I watched him unabashedly, wanting him to notice. He was absorbed in putting drum equipment away and didn’t seem to pay attention to anything going on around him. In true high school girl fashion, I leaned toward Chaunette and said, “He’s so cute.”

Her eyes followed my gaze. “Oh, Eli?” she asked, using his nickname. “I’ve had a crush on him forever.”

“Really?” I asked, with mild interest. I felt no competition here. “Is he nice?”

“Oh, yes. He’s really nice! But he doesn’t say much,” she laughed.

I continued to stare at him, wondering if I could work up the courage to talk to him and—somewhere in the back of my head—filing away the details of this conversation so that I could tell him about it one day and we could laugh together.

Another tidbit

I sat huddled outside the door to the room all the girls were in. I was the only one my age in the shelter—all the other kids were babies or teenagers—and I was achingly lonely. I listened to them laugh and sing along to Michael Jackson’s “Thriller.” I hated Michael Jackson, and my shyness would probably prevent me from opening my mouth, but I still wanted to be in the room with those girls. Suddenly the door opened a crack, and a suspicious eye was cast on me. I turned toward it hopefully. “How old are you?” came a muffled voice.

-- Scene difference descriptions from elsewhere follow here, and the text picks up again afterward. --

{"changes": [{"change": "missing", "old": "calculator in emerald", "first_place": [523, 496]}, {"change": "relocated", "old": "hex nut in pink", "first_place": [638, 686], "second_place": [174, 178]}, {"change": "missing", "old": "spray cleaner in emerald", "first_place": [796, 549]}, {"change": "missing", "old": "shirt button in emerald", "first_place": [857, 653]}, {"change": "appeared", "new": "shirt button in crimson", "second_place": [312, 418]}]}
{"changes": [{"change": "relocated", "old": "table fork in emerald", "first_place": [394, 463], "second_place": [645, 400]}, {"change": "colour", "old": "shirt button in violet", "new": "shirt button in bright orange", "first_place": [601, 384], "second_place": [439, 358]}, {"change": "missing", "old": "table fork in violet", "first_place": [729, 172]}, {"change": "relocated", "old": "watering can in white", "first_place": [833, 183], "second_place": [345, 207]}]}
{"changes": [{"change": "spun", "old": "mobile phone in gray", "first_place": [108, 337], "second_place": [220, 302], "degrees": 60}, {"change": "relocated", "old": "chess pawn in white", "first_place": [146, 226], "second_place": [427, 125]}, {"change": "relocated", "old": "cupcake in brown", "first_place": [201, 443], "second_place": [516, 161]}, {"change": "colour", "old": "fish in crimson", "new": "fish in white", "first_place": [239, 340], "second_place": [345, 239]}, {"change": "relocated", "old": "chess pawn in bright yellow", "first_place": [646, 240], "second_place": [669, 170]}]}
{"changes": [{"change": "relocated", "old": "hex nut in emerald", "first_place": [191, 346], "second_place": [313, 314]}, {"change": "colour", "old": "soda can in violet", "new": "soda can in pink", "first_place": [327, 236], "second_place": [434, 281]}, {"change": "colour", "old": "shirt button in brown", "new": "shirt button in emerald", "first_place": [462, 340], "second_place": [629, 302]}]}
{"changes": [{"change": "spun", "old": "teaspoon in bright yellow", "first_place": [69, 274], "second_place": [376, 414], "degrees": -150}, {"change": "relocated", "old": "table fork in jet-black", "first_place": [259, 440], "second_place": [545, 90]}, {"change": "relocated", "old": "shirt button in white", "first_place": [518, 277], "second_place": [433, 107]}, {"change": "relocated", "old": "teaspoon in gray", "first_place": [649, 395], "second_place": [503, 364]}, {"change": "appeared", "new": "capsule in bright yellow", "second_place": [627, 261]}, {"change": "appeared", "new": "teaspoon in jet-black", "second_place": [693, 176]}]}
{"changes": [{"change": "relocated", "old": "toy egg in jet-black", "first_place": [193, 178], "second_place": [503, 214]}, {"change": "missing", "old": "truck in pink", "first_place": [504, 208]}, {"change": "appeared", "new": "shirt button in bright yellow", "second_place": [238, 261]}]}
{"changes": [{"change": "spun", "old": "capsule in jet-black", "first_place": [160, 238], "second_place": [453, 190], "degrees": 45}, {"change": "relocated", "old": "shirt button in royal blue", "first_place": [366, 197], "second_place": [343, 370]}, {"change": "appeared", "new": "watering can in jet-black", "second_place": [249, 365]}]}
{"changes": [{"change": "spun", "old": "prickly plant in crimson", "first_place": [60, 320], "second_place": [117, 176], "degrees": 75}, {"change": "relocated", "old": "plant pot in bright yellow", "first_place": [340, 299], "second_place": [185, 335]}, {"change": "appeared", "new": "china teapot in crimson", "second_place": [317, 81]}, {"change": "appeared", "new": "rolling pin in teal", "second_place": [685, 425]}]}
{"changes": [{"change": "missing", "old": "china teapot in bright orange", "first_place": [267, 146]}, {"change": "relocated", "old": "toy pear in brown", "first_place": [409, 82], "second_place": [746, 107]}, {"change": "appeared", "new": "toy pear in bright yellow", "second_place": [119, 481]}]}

I hesitated. Should I lie? “Eight,” I answered honestly.

“Will you tell anyone what we talk about in here?” the voice asked.

“No, I swear,” I answered with as much vehemence as I could muster.

One final question from the voice: “Do you like Michael Jackson?”

“I love him,” I lied while mentally vowing to apologize to God a hundred times later that night.

“Okay, you can come in,” the voice relented. And the door swung open.